Menurut dosen Fisipol Universitas Ngurah Rai Denpasar itu, walau sudah amanat UU, tapi masih banyak hambatan bagi perempuan dan kelompok minoritas untuk dapat berpartisipasi dan bersuara dalam proses perencananaan program, seperti dalam musyawaran perencanaan pembangunan (Musrenbang).
"Musrenbang masih sangat patriakis. Sehingga dibutuhkan dorongan agar perempuan bisa berpartisipasi dan aparat pemerintahan desa juga harus mengakomodasi semua kebutuhan warga masyarakat secara berkeadilan," ucapnya.

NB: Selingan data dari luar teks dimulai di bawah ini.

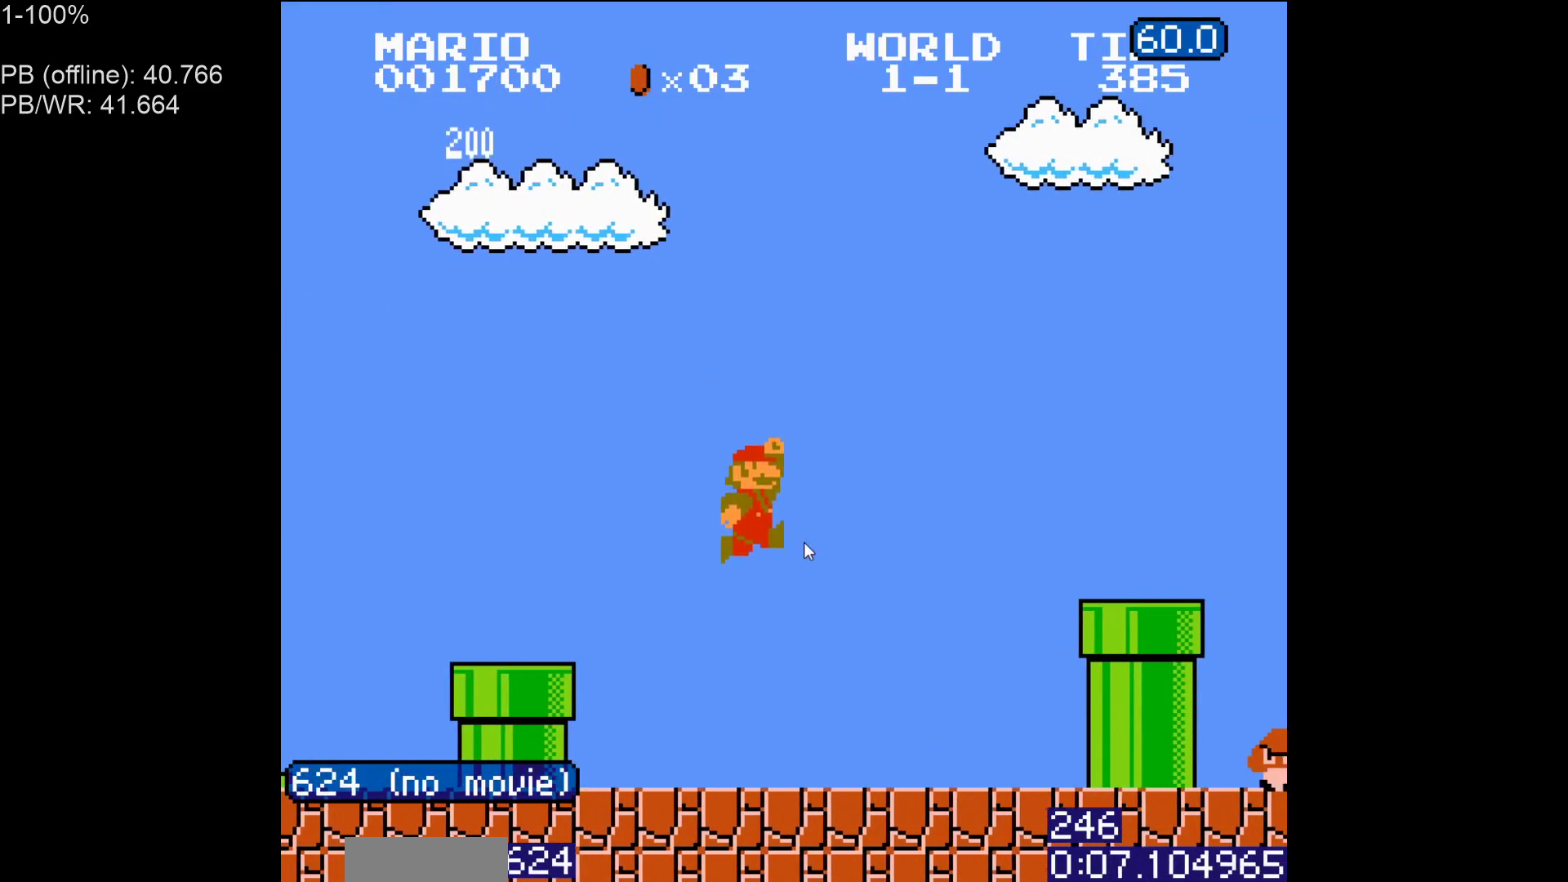
{"buttons": ["A", "B", "DPAD_RIGHT"], "events": [[200, "DPAD_RIGHT", "up"], [250, "DPAD_LEFT", "down"], [283, "A", "down"], [317, "DPAD_LEFT", "up"], [350, "DPAD_RIGHT", "down"]]}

Ia mengatakan untuk mendorong alokasi anggaran yg berkeadilan, terutama untuk perempuan dan anak, LSM Bali Sruti bersama LPA, dan Kunti Bakti memberi pelatihan kepada tokoh masyarakat di sejumlah desa di Bali pada Selasa (7/2), mereka melatih tokoh masyarakat di enam desa di Kabupaten Tabanan.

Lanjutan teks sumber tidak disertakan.